Problem description: Check each line of the data below for the string "example", then state how many have it and nothing else.

Task data:
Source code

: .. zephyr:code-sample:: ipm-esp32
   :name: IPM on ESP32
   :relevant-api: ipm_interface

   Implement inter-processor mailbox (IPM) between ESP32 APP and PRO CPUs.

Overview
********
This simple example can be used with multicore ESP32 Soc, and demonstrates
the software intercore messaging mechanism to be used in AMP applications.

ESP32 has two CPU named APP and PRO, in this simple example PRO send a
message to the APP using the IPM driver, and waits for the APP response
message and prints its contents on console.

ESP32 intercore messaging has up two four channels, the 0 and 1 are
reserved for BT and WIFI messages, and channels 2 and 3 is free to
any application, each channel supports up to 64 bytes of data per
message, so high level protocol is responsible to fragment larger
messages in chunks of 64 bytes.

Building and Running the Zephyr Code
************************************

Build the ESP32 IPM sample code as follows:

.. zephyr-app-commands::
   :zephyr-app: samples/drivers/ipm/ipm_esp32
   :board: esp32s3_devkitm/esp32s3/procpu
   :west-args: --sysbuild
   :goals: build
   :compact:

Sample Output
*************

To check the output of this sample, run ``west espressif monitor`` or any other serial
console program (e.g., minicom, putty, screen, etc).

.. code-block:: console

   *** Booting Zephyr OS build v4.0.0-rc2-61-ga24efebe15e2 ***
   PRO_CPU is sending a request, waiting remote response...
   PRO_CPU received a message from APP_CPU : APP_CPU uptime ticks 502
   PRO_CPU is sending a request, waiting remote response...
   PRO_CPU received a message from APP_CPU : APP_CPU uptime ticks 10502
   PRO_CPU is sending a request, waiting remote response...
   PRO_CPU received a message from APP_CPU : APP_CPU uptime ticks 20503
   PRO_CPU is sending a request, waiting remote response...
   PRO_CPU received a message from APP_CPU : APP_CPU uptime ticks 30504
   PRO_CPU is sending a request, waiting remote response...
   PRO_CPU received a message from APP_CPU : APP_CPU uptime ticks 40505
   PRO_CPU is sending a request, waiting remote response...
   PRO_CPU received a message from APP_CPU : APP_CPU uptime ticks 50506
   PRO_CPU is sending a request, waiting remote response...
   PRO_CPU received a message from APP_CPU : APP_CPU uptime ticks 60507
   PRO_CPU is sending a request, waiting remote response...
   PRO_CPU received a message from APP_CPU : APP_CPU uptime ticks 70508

---

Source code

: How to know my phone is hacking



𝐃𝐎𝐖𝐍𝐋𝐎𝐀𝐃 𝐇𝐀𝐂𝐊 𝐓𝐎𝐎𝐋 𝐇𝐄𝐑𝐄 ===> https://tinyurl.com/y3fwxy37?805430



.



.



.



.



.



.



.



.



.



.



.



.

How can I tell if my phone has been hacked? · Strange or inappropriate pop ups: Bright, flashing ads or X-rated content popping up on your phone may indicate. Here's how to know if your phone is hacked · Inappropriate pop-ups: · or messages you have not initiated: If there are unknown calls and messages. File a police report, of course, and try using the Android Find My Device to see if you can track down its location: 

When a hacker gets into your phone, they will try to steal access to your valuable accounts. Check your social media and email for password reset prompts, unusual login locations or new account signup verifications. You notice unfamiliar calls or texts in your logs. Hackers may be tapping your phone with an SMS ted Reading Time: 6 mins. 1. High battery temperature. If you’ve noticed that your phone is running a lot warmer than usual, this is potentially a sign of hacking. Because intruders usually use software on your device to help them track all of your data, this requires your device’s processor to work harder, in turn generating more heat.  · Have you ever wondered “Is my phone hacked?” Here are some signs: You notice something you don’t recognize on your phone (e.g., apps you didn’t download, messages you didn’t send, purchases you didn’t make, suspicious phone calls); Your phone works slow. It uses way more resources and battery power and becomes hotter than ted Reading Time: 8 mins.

Exercise solution: 2